With the best will in the world, it isn’t usually possible to make enough compost or leaf-mould to meet all of our gardening needs. So buying artificial plant foods is the norm but you need to choose and use the products wisely. Sustained use of granular, powdered and liquid fertilisers may increase plant health, prolong flowering and give bigger crops, but it can also alter the biodiversity of a garden.
Bonemeal, for example, is one of the oldest plant foods available. Approved by organic gardeners, it’s a slow-release fertiliser, primarily used as a source of phosphorus for healthy root development. But it is a mix of groundup animal bones and other waste from the slaughter house, and it can encourage foxes, rats, badgers and carrion-eating birds, all keen to sniff out anything that is derived from animals. Watch out, too, for high-nitrogen feeds, such as sulphate of ammonia – used for leafy crops like brassicas and salads. If you apply too much, new growth will be puffed up and succulent, and even more attractive to greenfly than normal.

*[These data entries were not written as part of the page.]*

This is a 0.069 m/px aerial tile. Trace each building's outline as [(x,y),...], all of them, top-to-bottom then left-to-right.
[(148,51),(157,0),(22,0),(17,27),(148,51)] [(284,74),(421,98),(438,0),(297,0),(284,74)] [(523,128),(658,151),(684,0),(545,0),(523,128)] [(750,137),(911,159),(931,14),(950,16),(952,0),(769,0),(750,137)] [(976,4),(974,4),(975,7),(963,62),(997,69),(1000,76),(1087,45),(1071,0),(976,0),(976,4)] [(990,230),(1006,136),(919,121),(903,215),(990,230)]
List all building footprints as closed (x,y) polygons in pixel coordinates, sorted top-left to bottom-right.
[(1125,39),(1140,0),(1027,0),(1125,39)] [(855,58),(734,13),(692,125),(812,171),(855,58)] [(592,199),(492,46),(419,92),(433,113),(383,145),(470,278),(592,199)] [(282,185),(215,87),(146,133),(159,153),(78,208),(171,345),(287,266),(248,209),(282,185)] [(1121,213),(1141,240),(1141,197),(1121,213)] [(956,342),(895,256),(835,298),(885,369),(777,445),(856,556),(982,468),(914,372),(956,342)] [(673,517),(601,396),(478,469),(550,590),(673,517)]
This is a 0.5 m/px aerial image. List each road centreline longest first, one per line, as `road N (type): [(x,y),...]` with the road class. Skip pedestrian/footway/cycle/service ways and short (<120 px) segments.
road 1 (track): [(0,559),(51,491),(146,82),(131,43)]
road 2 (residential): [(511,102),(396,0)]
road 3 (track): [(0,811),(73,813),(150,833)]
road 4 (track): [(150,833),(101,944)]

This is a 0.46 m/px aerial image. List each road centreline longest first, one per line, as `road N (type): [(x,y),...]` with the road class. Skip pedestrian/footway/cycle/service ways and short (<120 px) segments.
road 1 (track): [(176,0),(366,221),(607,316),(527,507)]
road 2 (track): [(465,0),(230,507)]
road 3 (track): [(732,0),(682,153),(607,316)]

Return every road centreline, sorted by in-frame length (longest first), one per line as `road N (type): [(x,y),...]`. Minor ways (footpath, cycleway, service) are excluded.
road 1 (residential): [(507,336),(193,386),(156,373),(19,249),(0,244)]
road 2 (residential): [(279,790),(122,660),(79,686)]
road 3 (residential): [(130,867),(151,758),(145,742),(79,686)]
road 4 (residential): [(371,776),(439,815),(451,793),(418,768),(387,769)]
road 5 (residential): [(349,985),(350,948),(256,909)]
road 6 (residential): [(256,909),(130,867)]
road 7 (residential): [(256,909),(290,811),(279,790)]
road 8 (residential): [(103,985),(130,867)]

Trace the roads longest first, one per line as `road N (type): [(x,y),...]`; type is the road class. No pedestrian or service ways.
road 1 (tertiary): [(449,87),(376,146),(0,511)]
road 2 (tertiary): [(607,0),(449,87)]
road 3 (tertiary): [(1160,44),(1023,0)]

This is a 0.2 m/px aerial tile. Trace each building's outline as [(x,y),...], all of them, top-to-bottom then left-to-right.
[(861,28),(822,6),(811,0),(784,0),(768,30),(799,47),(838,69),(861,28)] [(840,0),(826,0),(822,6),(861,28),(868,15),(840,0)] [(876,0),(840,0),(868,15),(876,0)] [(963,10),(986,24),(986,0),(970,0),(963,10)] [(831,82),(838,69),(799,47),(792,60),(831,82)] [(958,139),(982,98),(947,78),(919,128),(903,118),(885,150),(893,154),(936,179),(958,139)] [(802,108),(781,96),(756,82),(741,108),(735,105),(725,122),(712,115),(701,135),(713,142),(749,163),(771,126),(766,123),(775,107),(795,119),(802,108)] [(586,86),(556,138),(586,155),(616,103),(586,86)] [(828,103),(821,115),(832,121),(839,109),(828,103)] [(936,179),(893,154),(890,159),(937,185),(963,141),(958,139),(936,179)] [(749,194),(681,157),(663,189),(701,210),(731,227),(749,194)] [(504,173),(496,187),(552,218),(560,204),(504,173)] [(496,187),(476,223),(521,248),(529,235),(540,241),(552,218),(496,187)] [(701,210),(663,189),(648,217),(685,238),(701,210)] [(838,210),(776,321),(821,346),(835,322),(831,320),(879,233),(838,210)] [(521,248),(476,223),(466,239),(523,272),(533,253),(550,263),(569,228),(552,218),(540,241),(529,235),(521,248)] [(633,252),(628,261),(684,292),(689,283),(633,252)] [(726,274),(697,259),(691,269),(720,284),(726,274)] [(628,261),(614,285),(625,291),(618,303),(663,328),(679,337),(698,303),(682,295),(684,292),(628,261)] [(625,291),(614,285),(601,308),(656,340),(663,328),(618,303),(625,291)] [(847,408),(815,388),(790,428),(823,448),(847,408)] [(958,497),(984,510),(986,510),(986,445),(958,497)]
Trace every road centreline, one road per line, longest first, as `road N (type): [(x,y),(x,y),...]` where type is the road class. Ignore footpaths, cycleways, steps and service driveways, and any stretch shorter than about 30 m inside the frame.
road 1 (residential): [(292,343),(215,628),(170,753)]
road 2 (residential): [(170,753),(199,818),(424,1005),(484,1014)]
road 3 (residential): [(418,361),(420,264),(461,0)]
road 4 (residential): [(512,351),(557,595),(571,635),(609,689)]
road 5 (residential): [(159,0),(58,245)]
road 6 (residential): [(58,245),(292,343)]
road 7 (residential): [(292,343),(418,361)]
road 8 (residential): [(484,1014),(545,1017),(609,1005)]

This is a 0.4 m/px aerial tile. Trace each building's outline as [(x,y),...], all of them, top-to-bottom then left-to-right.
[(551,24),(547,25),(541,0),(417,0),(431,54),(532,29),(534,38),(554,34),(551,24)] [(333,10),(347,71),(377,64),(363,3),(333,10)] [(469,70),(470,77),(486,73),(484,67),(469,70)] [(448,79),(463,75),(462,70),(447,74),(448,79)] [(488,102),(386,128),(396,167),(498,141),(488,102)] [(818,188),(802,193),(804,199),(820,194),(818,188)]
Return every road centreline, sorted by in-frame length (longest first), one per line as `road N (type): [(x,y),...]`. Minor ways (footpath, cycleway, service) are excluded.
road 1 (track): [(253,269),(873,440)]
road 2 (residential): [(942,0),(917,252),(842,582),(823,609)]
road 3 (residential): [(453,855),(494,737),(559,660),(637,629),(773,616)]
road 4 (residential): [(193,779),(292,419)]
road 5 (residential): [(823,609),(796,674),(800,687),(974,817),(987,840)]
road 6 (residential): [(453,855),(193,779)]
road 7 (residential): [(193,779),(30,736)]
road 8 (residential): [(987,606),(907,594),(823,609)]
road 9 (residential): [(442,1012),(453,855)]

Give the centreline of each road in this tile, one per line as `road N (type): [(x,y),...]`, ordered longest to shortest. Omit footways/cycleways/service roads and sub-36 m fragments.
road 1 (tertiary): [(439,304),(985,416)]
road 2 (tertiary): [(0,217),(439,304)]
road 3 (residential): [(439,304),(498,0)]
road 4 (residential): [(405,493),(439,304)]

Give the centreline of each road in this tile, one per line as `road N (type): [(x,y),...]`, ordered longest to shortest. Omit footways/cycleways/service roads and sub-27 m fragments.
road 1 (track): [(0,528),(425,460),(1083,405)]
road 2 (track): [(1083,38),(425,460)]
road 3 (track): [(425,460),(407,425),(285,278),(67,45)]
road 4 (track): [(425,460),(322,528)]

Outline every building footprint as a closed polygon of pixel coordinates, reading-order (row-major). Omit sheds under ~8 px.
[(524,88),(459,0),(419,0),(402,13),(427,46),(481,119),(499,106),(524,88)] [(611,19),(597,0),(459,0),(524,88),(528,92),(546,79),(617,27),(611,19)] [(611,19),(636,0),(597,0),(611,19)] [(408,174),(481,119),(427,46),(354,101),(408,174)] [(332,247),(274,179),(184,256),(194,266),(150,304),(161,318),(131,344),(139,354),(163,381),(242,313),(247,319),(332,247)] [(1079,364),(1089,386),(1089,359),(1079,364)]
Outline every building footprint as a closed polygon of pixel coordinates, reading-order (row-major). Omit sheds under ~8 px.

In spring, all new plant growth is full of juices, and loading on fertilisers will attract aphids like nothing else. Broad beans in a well-maintained vegetable plot will stand out as prime targets, as will roses grown in a carefully weeded bed. However and wherever you apply plant fertilisers, the most important thing is not to allow any run-off into water. If it gets into a garden pond it will cause the growth of algae. This ultimately uses all the oxygen in the water and suffocates all pond life, including aquatic plants.
Arguably the best of the artificial plant foods is tomato fertiliser. High in potash, it’s designed to encourage more tomato flowers, and therefore more fruits. When used on other plants (and it can be used throughout the garden to increase the flowering potential of anything), it will result in more visits from bees, butterflies and other pollinators. So not all fertilisers are bad!